Tennessee is one of six states where condemned inmates can choose the chair, but it’s the only state where they’re actually doing so. They have argued unsuccessfully in court that the way Tennessee carries out lethal injection results in a prolonged and agonizing death.
Expert witnesses have testified that midazolam, which is used to render the inmates unconscious, wouldn’t prevent them from feeling pain and that Tennessee’s three-drug combination would cause them sensations of drowning, suffocation and chemical burning while being unable to move or call out.
Faced with that possibility, Edmund Zagorski in November 2018 became only the second Tennessee inmate since 1960 to opt for the electric chair. His electrocution, and the following two, seemed to be carried out without problems. But when Lee Hall was electrocuted in December 2019, witnesses said they saw a small plume of white smoke above the right side of his head.
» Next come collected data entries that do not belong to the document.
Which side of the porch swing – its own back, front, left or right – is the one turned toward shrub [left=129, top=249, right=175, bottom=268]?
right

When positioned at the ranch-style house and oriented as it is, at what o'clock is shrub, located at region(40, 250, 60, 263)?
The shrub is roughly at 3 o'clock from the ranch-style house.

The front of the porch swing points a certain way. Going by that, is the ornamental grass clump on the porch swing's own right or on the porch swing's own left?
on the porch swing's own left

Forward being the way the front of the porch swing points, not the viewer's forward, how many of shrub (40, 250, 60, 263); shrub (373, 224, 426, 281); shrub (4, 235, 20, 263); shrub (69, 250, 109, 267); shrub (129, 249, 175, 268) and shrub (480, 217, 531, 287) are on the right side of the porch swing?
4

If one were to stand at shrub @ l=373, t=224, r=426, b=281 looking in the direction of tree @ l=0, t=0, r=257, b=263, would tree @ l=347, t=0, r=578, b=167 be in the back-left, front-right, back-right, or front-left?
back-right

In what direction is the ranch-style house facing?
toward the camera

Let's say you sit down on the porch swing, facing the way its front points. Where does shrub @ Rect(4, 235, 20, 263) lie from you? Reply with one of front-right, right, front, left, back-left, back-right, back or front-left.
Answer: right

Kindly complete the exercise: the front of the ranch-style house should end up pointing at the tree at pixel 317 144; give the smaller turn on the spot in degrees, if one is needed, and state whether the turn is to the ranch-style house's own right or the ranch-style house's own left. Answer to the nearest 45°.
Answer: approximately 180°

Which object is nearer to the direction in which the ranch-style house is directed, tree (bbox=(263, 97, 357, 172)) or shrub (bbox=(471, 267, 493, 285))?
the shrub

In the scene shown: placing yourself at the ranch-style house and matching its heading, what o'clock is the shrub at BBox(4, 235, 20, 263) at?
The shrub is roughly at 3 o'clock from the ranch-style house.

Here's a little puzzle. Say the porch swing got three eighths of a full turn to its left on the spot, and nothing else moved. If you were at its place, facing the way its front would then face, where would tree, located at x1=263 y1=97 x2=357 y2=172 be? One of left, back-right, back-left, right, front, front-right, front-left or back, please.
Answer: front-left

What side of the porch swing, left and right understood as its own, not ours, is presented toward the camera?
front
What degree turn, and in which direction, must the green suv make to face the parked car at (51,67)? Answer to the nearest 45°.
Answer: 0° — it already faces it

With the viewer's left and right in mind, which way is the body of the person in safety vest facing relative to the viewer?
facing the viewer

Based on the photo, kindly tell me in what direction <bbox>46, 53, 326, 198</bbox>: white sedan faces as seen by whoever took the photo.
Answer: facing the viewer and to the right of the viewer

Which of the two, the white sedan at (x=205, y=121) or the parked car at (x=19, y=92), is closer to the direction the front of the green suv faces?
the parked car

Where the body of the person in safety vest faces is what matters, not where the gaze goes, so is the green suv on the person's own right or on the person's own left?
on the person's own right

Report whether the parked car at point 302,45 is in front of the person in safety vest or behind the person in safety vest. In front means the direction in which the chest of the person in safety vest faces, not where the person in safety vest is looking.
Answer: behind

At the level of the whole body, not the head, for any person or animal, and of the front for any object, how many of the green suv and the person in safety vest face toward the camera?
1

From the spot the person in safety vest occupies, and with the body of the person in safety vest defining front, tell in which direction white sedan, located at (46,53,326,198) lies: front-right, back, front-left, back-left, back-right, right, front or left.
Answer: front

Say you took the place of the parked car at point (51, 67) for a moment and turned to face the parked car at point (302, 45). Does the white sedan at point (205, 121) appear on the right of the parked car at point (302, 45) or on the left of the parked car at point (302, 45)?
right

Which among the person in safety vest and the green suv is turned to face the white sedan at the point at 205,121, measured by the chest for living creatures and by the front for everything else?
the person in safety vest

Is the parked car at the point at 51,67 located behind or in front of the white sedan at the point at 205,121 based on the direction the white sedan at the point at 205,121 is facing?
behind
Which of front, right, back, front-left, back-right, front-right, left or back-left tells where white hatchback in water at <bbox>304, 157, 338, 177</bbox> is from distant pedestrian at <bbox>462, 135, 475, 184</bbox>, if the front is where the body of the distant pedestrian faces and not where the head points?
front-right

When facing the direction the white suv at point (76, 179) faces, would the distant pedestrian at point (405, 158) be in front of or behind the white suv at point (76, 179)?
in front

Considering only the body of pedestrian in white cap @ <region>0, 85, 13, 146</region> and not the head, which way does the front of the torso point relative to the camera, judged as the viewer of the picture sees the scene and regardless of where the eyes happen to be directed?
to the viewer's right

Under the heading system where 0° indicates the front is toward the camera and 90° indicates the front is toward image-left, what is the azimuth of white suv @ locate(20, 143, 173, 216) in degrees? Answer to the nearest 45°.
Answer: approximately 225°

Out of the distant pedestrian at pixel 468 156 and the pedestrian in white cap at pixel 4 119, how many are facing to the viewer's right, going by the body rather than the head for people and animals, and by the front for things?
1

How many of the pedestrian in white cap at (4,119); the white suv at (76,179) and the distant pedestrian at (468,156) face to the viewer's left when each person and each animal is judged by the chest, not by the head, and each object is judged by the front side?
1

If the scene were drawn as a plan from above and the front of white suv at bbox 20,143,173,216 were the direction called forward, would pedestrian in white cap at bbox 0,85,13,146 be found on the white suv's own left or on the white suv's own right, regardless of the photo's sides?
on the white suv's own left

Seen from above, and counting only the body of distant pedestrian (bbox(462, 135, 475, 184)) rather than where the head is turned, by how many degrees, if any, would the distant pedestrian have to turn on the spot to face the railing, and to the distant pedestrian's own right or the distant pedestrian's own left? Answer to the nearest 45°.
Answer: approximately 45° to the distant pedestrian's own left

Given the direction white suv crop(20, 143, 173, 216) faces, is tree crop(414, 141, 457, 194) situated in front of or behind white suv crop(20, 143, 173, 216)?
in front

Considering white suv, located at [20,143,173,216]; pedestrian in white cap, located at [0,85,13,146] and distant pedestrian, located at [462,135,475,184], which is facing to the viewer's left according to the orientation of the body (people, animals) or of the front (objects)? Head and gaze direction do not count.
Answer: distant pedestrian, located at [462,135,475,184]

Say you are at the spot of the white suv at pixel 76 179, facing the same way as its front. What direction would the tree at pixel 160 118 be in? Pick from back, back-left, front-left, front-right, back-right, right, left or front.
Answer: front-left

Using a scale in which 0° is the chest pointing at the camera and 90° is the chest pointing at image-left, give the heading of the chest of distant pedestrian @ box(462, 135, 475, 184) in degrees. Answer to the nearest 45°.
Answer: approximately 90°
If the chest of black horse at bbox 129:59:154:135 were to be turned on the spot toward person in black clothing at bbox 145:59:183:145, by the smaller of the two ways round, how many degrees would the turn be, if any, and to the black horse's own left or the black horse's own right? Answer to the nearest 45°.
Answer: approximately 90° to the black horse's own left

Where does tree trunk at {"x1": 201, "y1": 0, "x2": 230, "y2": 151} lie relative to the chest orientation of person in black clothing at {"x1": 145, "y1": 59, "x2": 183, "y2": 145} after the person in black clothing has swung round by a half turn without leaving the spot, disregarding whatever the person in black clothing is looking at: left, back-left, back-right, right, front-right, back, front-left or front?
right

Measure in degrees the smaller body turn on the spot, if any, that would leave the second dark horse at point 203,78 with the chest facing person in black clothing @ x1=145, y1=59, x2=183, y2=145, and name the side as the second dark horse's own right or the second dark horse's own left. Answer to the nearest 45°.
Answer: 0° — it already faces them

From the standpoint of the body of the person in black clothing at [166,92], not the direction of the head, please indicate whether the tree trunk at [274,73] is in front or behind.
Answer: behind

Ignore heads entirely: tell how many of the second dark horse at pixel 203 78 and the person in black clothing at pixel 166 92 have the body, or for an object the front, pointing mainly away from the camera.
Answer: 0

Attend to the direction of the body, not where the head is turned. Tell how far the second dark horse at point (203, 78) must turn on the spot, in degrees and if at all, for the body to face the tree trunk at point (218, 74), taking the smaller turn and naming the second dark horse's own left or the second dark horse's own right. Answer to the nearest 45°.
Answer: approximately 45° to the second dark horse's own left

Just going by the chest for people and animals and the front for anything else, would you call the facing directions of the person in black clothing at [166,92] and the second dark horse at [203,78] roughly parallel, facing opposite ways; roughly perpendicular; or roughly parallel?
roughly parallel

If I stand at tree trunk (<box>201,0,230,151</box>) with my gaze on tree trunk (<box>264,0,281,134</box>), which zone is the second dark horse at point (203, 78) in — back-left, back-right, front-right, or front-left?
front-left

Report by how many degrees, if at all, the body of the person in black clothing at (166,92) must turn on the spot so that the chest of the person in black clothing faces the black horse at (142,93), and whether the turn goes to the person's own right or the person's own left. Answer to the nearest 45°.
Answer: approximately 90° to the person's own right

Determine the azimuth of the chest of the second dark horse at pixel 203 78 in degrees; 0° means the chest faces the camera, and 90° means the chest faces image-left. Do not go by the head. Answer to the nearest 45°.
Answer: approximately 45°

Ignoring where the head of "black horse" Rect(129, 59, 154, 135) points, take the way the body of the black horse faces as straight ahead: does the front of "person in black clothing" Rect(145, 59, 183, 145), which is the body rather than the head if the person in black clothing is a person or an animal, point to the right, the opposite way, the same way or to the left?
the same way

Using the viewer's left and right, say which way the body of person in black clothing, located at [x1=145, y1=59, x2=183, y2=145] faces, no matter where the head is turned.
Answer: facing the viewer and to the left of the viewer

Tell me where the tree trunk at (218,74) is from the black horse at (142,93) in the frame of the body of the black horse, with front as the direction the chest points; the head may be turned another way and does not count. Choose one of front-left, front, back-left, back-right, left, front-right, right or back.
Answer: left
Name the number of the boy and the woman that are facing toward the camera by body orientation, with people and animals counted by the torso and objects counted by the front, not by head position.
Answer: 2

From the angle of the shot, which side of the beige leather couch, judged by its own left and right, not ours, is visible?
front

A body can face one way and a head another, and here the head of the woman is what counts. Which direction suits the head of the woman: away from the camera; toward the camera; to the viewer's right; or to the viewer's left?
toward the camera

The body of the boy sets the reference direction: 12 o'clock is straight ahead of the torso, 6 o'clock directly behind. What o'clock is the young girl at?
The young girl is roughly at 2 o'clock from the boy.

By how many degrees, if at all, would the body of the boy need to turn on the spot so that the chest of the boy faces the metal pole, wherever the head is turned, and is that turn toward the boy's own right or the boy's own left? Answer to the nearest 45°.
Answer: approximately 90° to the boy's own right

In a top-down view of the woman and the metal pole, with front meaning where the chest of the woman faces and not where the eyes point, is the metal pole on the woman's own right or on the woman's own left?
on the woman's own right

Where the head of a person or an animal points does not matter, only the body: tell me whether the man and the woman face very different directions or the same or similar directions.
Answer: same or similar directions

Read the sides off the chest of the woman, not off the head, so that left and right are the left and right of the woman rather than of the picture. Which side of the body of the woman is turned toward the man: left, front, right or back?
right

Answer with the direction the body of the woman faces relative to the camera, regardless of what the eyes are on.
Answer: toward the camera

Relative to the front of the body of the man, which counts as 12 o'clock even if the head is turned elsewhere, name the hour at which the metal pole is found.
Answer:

A Tennessee Department of Correction spokeswoman later said it was “steam, and not smoke, as a result of the liquid and heat.” An autopsy has not yet been completed.
The electric chair began to fall out of favor in the 1990s after witnesses reported smoke and flames shooting from the head of a condemned inmate in Florida. A U.S. Supreme Court challenge was dropped after the state switched to lethal injection, but state courts in Georgia and Nebraska have declared the electric chair unconstitutional. No state currently uses the electric chair as its main execution method. Virginia is the only state apart from Tennessee to use the chair this decade and hasn’t done so since 2013.
Sutton was sentenced to death in 1985 for stabbing fellow inmate Carl Estep after a confrontation over a drug deal. Sutton was 23 at the time and imprisoned for killing his grandmother when he was 18. He had also been convicted of murdering two men in North Carolina when he was 18.
In a clemency petition sent last week to Tennessee Gov. Bill Lee, Sutton’s attorneys argue Sutton transformed himself in prison from a killer to someone who saved the lives of prison employees and fellow inmates.
Lee has not said how he will respond to the petition.